Mortkowitz later changed the name to MacPherson Academy, after the Scottish Clan MacPherson, of which she is a member. Today, the school has a federal 501(3)(c) tax-exempt certification.

Mortkowitz says her goal always was to provide an education for students who demanded the best from themselves, worked hard and took responsibility for themselves. If they couldn't pay, that was no obstacle.

MacPherson charges no tuition. Instead, parents pay a basic fee of $40 a month for each one-hour class. Take six classes, for example, and the cost is $240 a month, not including books and materials.

Instead of paying the school, parents directly pay the teachers of their children's classes. Mortkowitz, who teaches some classes, gets the same fee other teachers receive. It's her only income from the school.

Students who can't pay get "scholarships." What is a scholarship?
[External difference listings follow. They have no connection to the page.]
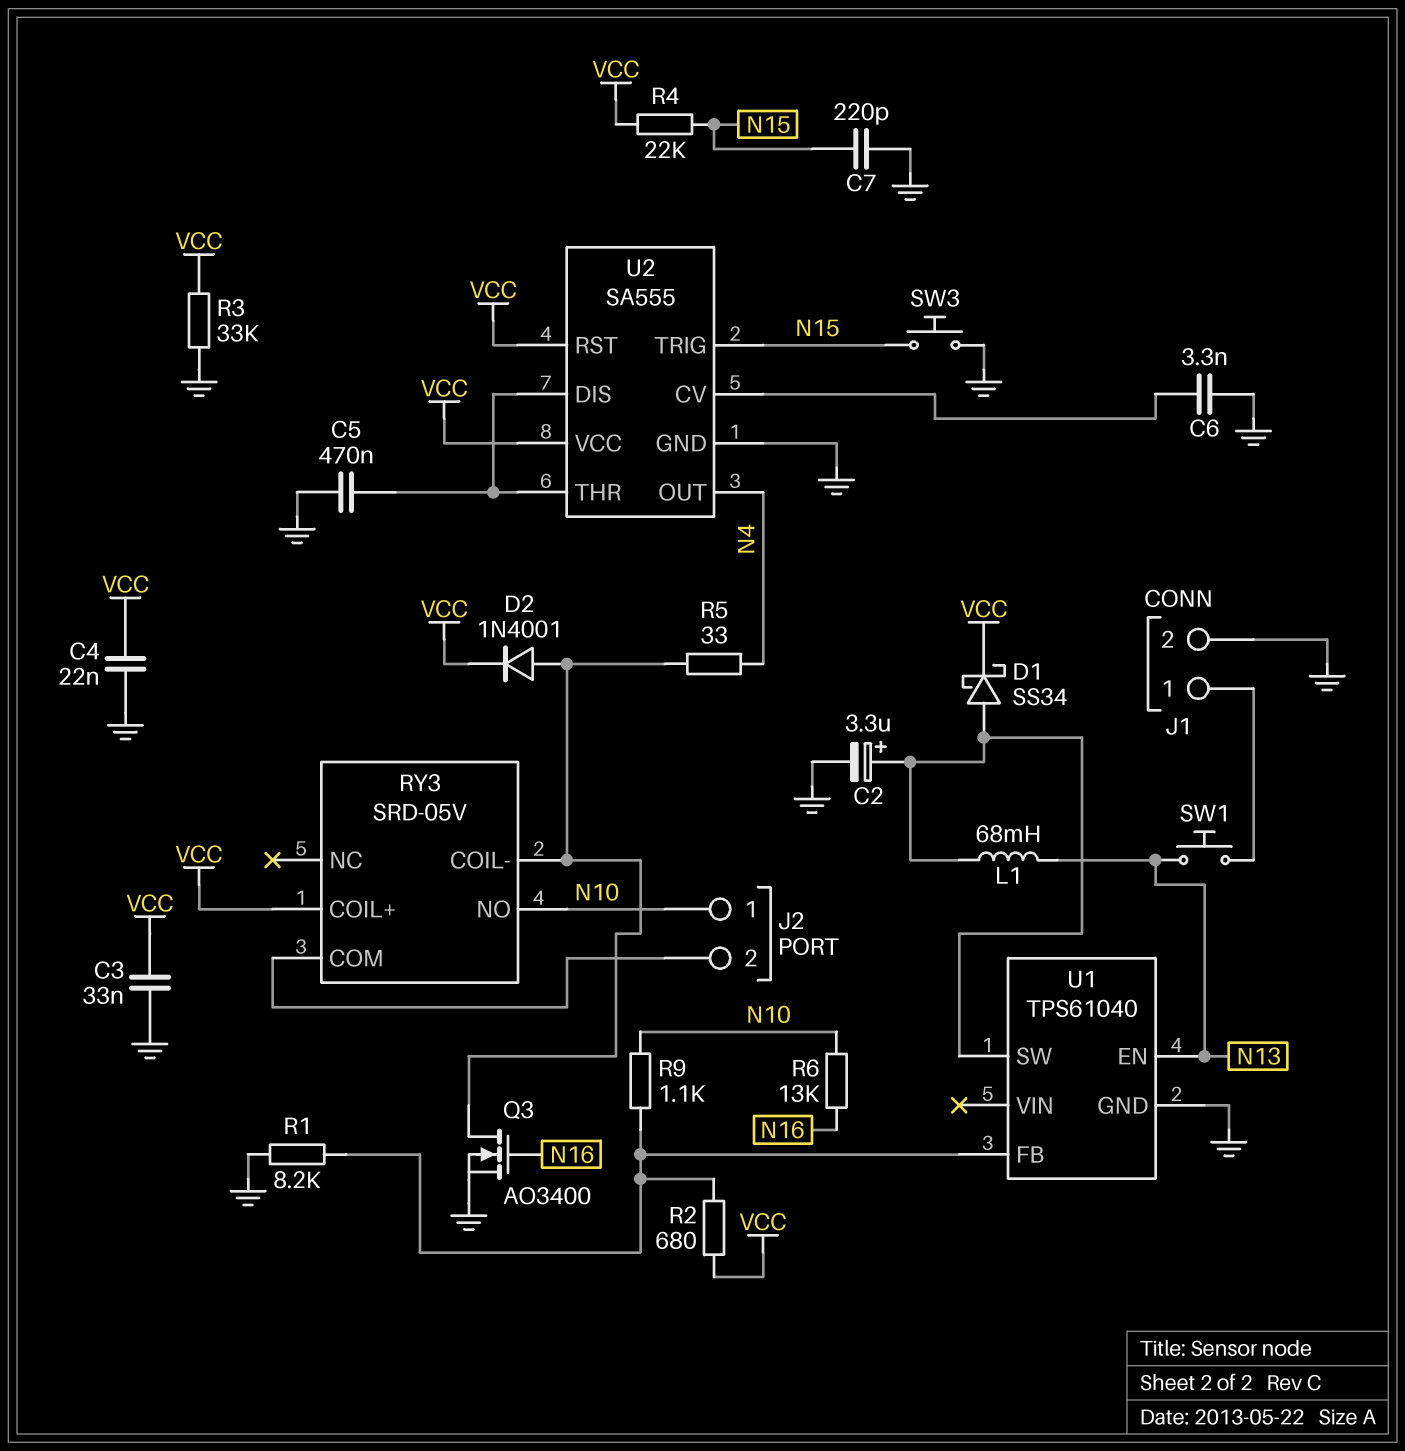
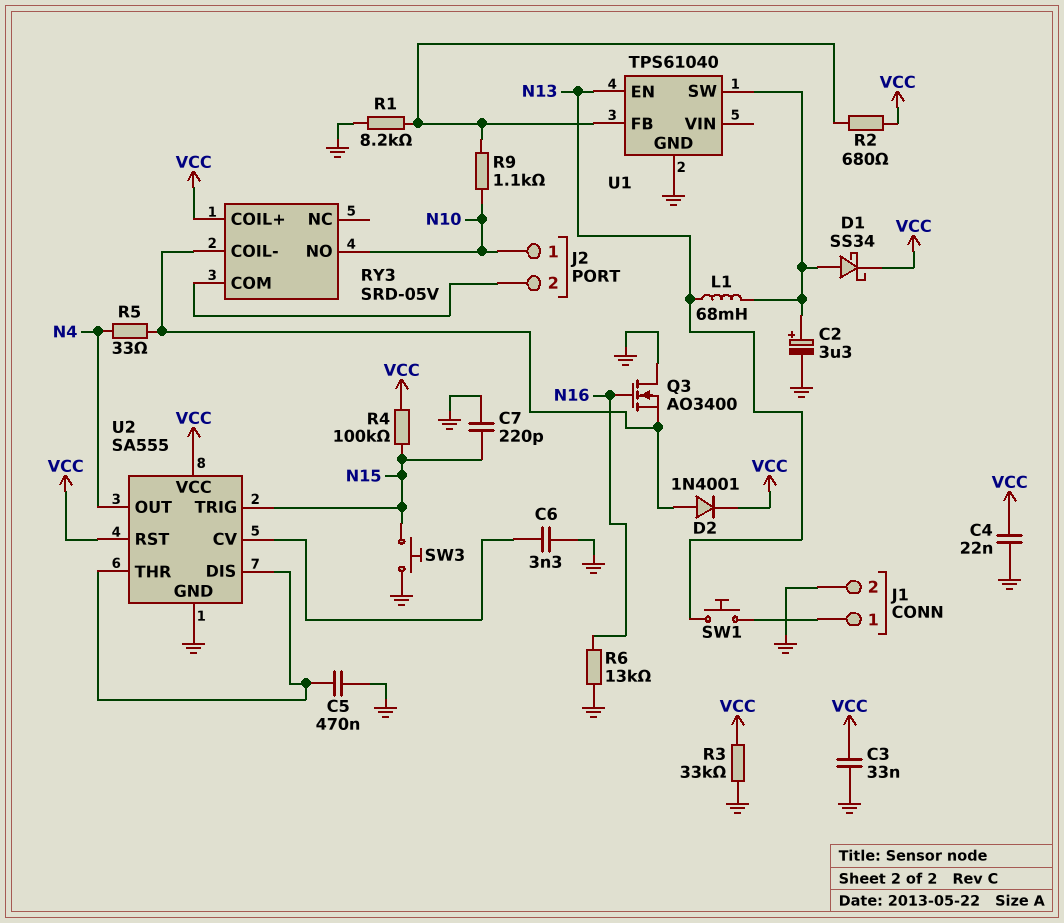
Q3: NMOS AO3400 (G N16, D RY3/COIL-, S GND) -> NMOS AO3400 (G N16, D GND, S RY3/COIL-)
R4: 22k (N15, VCC) -> 100k (N15, VCC)
R6: 13k (N10, N16) -> 13k (GND, N16)

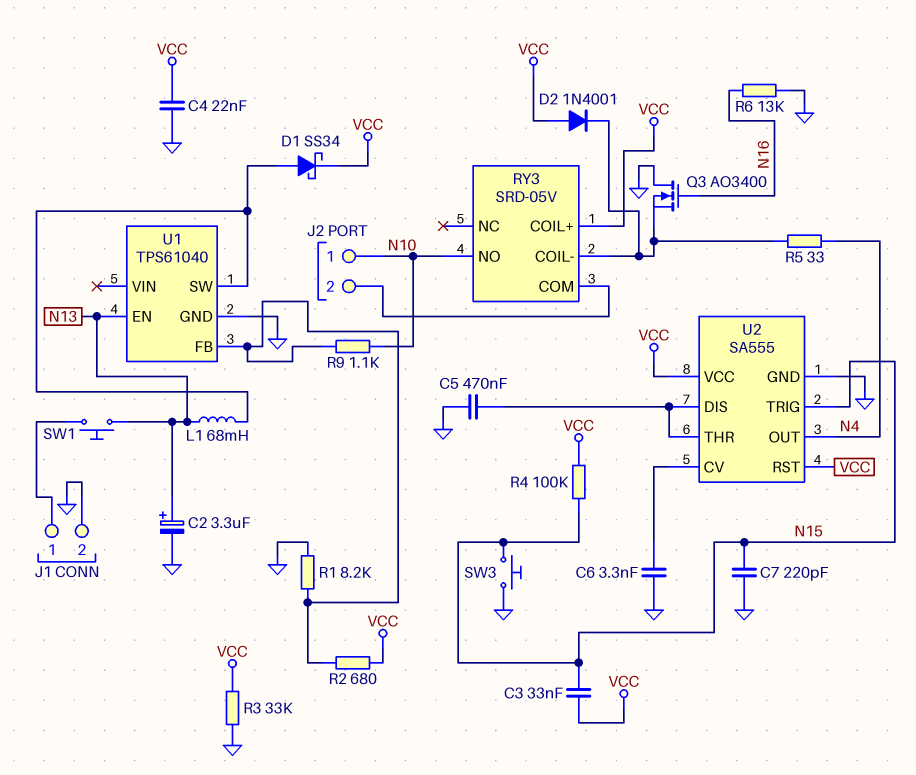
C2: 3.3uF (plus U1/SW, minus GND) -> 3.3uF (plus N13, minus GND)
C3: 33nF (GND, VCC) -> 33nF (N15, VCC)
D2: diode 1N4001 (A RY3/COIL-, K VCC) -> diode 1N4001 (A VCC, K RY3/COIL-)

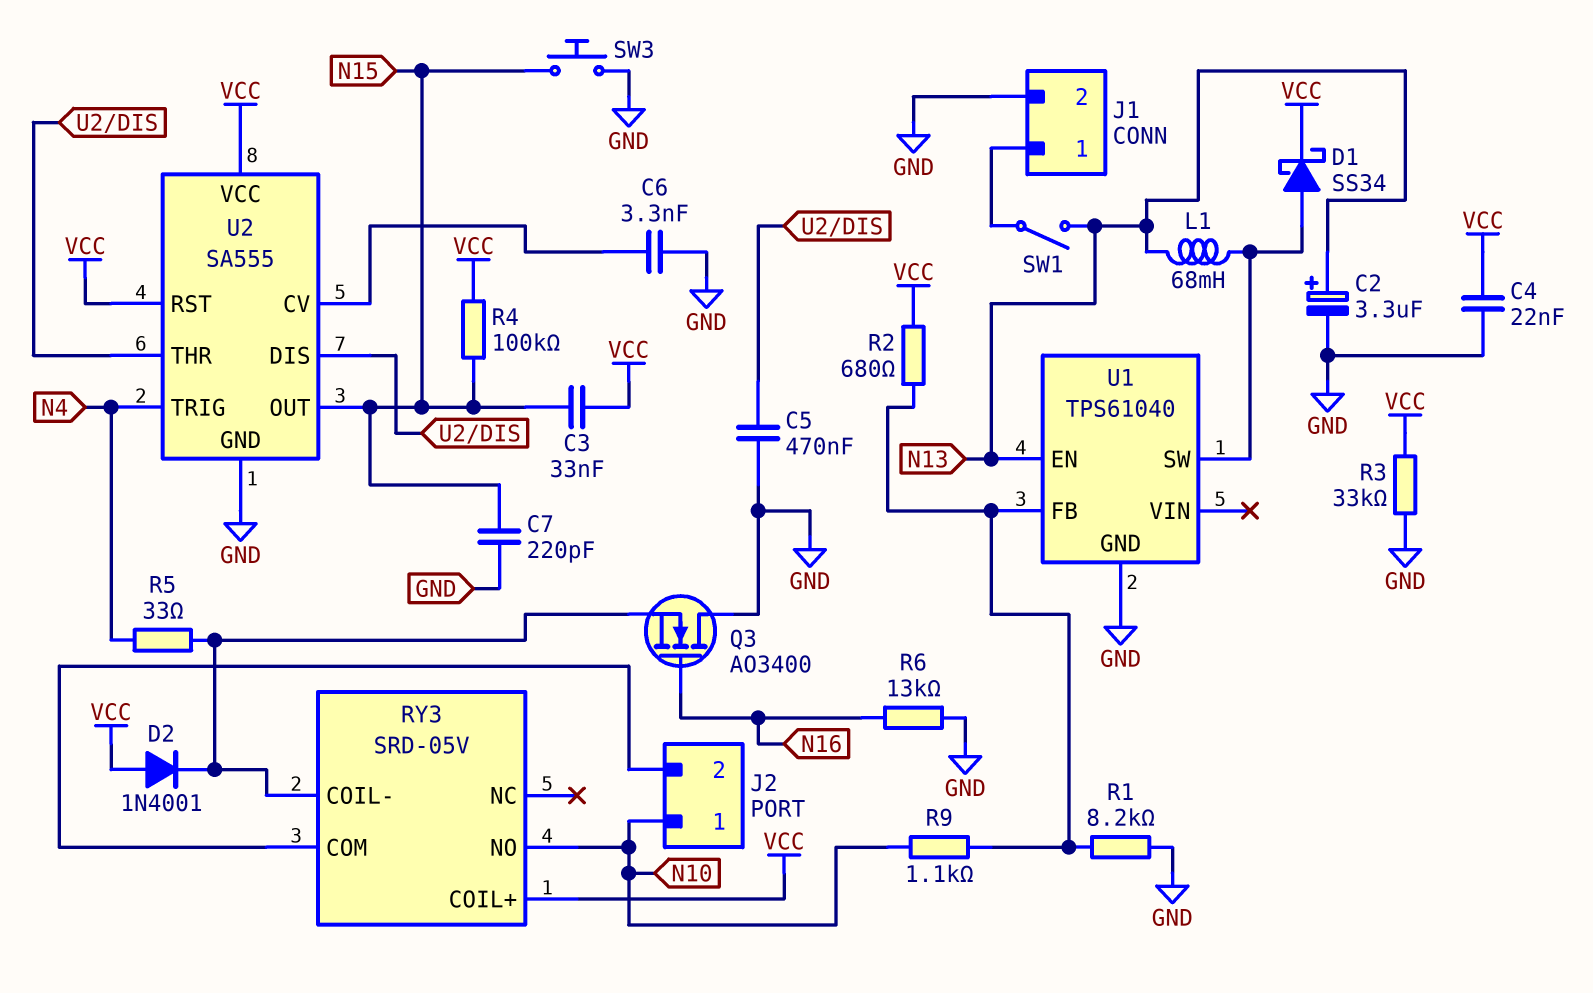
SW1: button (J1/1, N13) -> switch (J1/1, N13)
U2 pin OUT: N4 -> N15
U2 pin TRIG: N15 -> N4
Teachers simply donate their time without pay.

That's possible, Mortkowitz says, because most MacPherson teachers are retired from public school teaching or have other income. The school also saves money because Southern Heights Baptist Church donates the space it uses.

"Our teachers probably spend more money on material for their classes than they make," Mortkowitz said.

Diane Carnes, a former University of Louisville teacher who joined the MacPherson faculty a few years ago when her grandson became a student there, says she would teach for free.

"We're here for the love of what we're doing, and the love of the kids," Carnes said. "We don't do it to make money."

Information about the school is available at

Mortkowitz says she hopes to see enrollment reach about 35 someday, but she doesn't want it to get much larger than that.

"When you get too large, your time goes to administrative duties," she said. "You start to slip away from the things you started out to do. I don't want that."